Don’t forget uncertainty
Even with a good prior, we would never be sure that our choices are correct. Model uncertainty is there and must be accounted for. A popular way is to use many (diverse) models, then employ model averaging, ensemble methods and Bayesian approach. Deep learning has dropout as one of the best tricks invented in the past 10 years. It works like wonder. Bayesian neural nets, which were studied in mid 1990s, is also back!
In fact, every single modern challenge was won by some ensemble, mostly gradient boosting by the time of this writing AND model blending. One of the best known example is the Netflix challenge, which was won by blending hundreds of models — so complex that Netflix found it was useless to implement in practice.
Many are easier than one
I often told my 5-year old daughter: do one thing at a time.
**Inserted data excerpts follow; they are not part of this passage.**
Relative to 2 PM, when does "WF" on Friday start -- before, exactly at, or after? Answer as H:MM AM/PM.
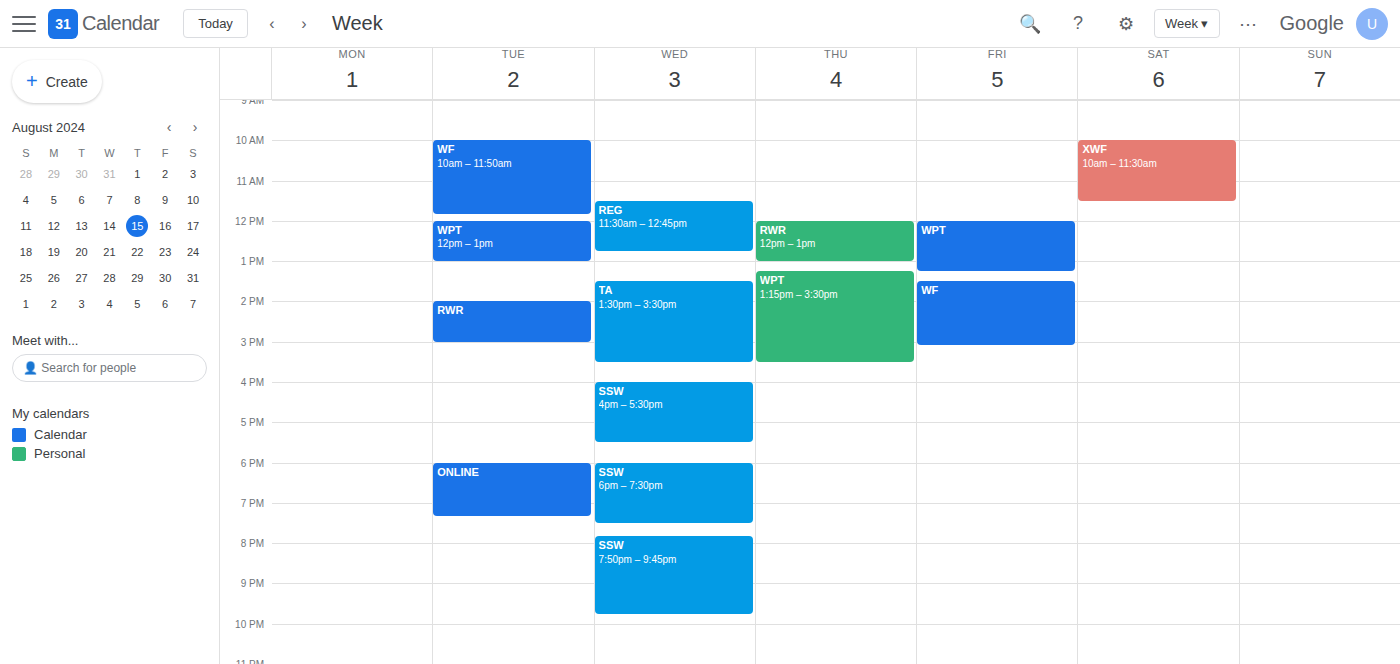
1:30 PM -- before 2 PM, 30 minutes above the 2 PM line.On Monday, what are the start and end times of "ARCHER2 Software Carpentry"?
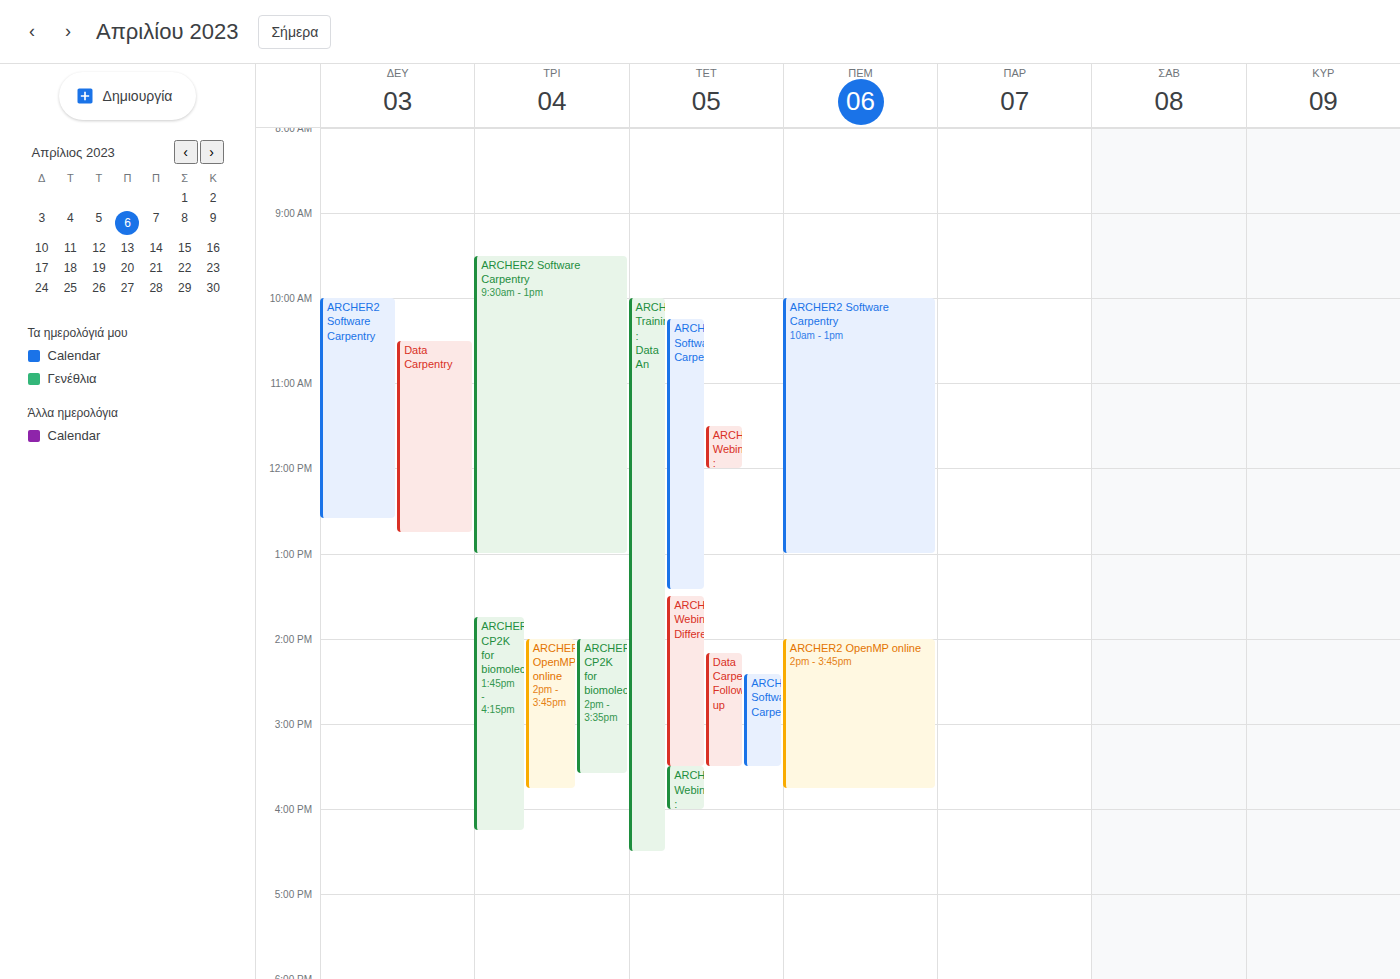
10:00 to 12:35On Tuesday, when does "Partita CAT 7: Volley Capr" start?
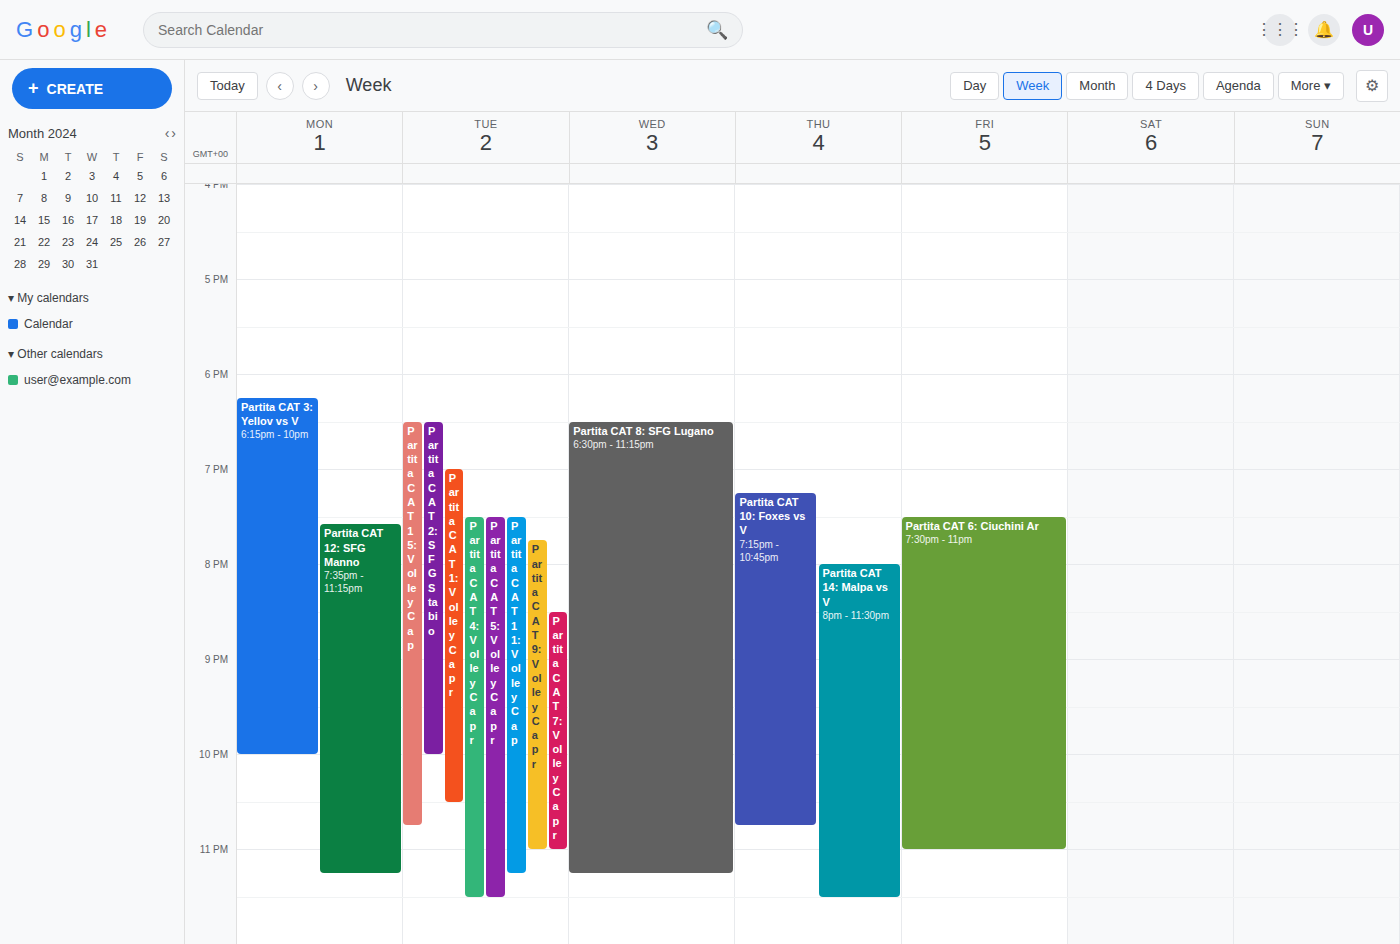
20:30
But by listening to me AND playing at the same time, she has already multi-tasked. Humans seem to learn better that way. We learn by making senses of many co-occurring feedback signals.
A key idea in recent machine learning is model reuse. It has many forms:
- Domain adaption, which is about reusing previous model on similar domains with minimal changes.
- Transfer learning, which is about reusing models on similar tasks with minimal changes. In neural nets, it is equivalent to not forgetting the old trained nets when learning a new concepts.
- Multi-task learning, which is about learning more than ones correlated tasks at a time. The idea is that models can be partly shared among tasks, leading to less training data and less overfitting.
- Lifelong learning, which is like continual version of transfer learning. Just like humans, we learn to do new things from birth to death, every single day! Popularized by Sebastian Thrun in mid 1990s, lifelong learning is now back in various forms: never-ending learning at CMU, reinforce learning in robotics and games at a various labs.
- Multi-X, where X is substituted by view, modality, instance, label, output/outcome, target, type and so on.